I have not had a chance to see whether, as my colleague Mr Michael Moore clearly indicated in his speech, the plan fits that specification. Why should we in this house, unlike any other parliament in this Commonwealth, I would suggest, be asked to give a blank cheque in principle to a Territory Plan that we have not read? We have had the advantage, by grace and favour of Mr Wood, of an embargoed briefing on the plan; but we certainly have not read the large document itself. We have had a squiz at the computer printout of the colour plan, and we thank Mr Wood for that.

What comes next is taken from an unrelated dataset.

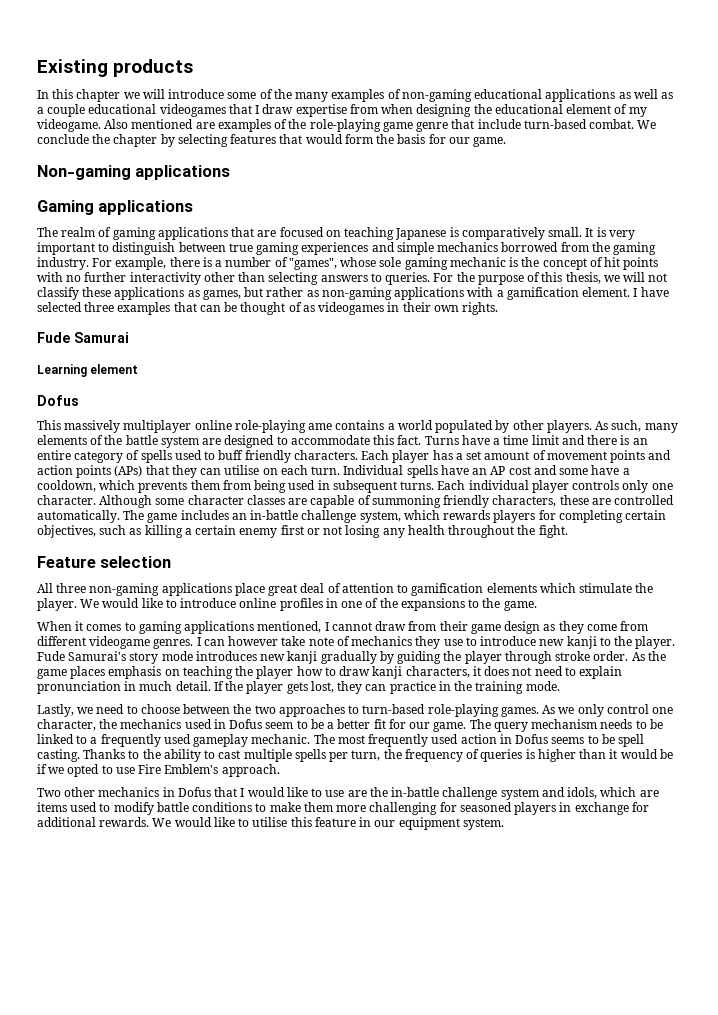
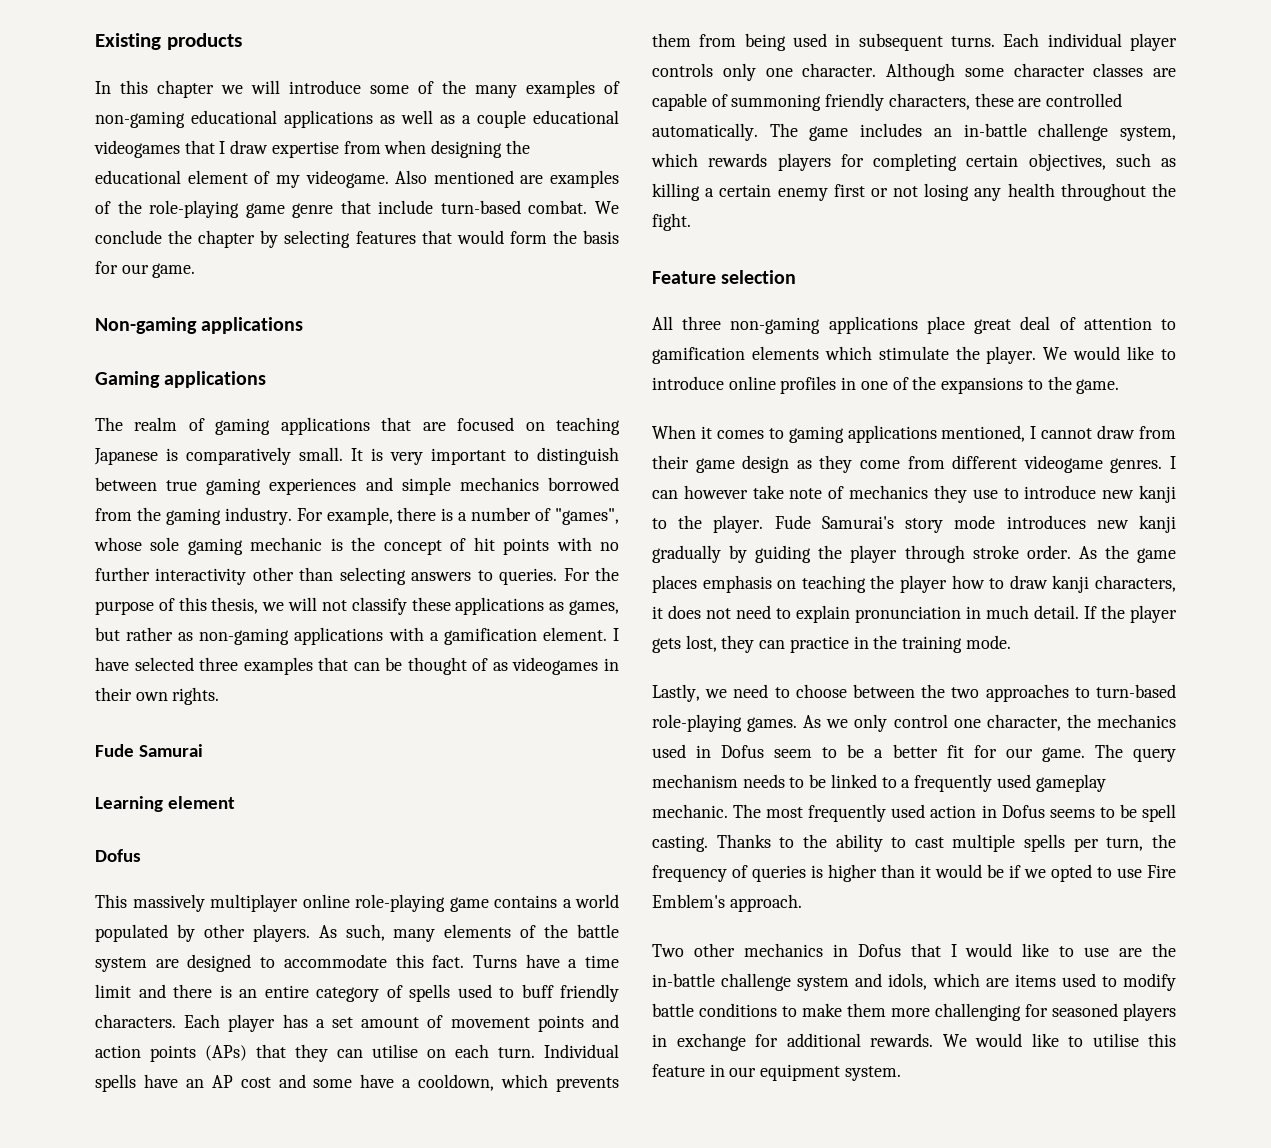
[308,423,333,430] ame -> [449,897,489,912] game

But here is a Government, Mr Speaker, which has put no money aside in the budget to implement the processes that have been put forward in this package; no money has been provided to set up the appeal structures to which my colleague Mr Humphries just referred. In effect, there will be no action until July 1992 under the Appropriation Bill, if it is passed; yet the debate has been pushed this morning. This is a non-consultative, unacceptable act, and I believe that the debate has probably gone far enough.
We have heard from Mr Kaine about the importance of this legislation, with which we all agree. Mr Moore has put very clearly the contrary argument to the plan. He has said that he is yet to give his detailed response to whether it complies with clause 7, that is, a safe, efficient and attractive environment in which to live. Clearly, Mr Speaker, it would do this Assembly no good at all - it would lower the esteem of the Assembly in the eyes of the people of the ACT - if we give in-principle endorsement to that which we have not even read.
There is no great planning imperative among those members of the Labor Party who are in this house. None of them attended the great debates of the late 1980s and the mid-1980s, and they do not appreciate what they are doing. I mean no malice in those comments. They are simply not across planning issues; they never were. Mr Wood has put a lot of time into it in his short ministerial tenure, but I implore him to get his colleagues to see the difficult position that we are in today. We have heard the views of Mr Kaine and Mr Moore. They have been useful introductions for the community.